Também a utilização da rede pelos de atores com ligação campo político não é negligenciável, já que se verifica uma crescente presença de políticos (na sua maioria jovens), nomeadamente governantes, detentores de cargos partidários, deputados. Têm, naturalmente, uma visibilidade acrescida na Twittosfera que advém do cargo que desempenham, pelo que as ideias que defendem na rede, não raramente, ecoam nos media tradicionais.

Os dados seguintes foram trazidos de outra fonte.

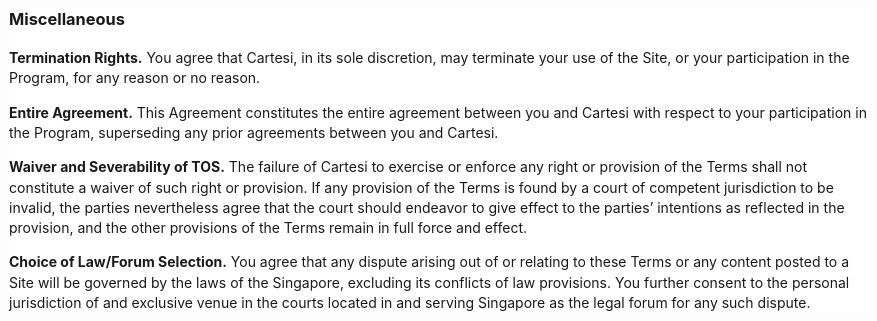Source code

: ### Miscellaneous

**Termination Rights.** You agree that Cartesi, in its sole discretion, may terminate your use of the Site, or your participation in the Program, for any reason or no reason.

**Entire Agreement.** This Agreement constitutes the entire agreement between you and Cartesi with respect to your participation in the Program, superseding any prior agreements between you and Cartesi.

**Waiver and Severability of TOS.** The failure of Cartesi to exercise or enforce any right or provision of the Terms shall not constitute a waiver of such right or provision. If any provision of the Terms is found by a court of competent jurisdiction to be invalid, the parties nevertheless agree that the court should endeavor to give effect to the parties’ intentions as reflected in the provision, and the other provisions of the Terms remain in full force and effect.

**Choice of Law/Forum Selection.** You agree that any dispute arising out of or relating to these Terms or any content posted to a Site will be governed by the laws of the Singapore, excluding its conflicts of law provisions. You further consent to the personal jurisdiction of and exclusive venue in the courts located in and serving Singapore as the legal forum for any such dispute.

Mas estes atores que expressam a opinião no Twitter são os mesmos que já a assinam nos media tradicionais? Em trabalho anterior, no âmbito da realização da tese de doutoramento terminada em 2007, constatou-se uma forte transitoriedade e omnipresença dos mesmos atores (predominantemente políticos ou jornalistas que ocupam o topo da hierarquia, maioritariamente do sexo masculino), resultante de uma simbiose de energias (à qual não são alheias as estratégias dos media) entre a imprensa, a televisão, a rádio e a blogosfera. Em que medida as redes sociais, numa década, alteraram este panorama? Terá o ceticismo de José Gil, manifestado em 2004, em “O Medo de Existir”, perdido acuidade? O espaço público “falta cruelmente em Portugal”, denunciava . Ou são apenas mais um veículo para à exposição de ideias que (já) ocorre nos media representantes e reprodutores do discurso dominante?

Por fim, e relativamente à “opinião política publicada” no Twitter e a quem a protagoniza, registamos aqui apenas duas notas. Esta rede social, por um lado, constitui-se como mais um veículo para a publicitação da opinião (já) publicada nos media tradicionais. Neste sentido, consolida-se a ideia da “transitoriedade” e “omnipresença” e podemos mesmo estar perante o que diríamos ser um reforço da “identidade” deste “subcampo” dos media. Porém, e paralelamente, a discussão e troca de ideias possibilitadas pelas interações que a presença na rede, por definição, facilita e promove introduz alguns aspetos significativamente novos que potenciam o pluralismo e diversidade nos media e, consequentemente, a democraticidade do espaço público, indo ao encontro da ideia que a internet tem “efeitos transformativos na esfera pública que potencialmente – ou já mesmo – têm um grande significado político e democrático, como referiu Baker, em 2007, no seu livro “Media concentration and Democracy – why ownership matters”.

A facilidade de “seguir” alguém (com notoriedade) no Twitter, perguntar e obter resposta, manter ou aprofundar laços do mundo offline, estando numa “rede dentro da rede” (a timeline), faz emergir novos nomes (ausentes dos media tradicionais) e novas ideias, alargando e acicatando a discussão em torno dos assuntos políticos. A forma de obter legitimidade para fazer uso público da opinião pode ser nova, mas o conceito e os pressupostos que a fundam são os mesmos. O valor simbólico desigual da fala, esse, mantém-se. Ou reforça-se?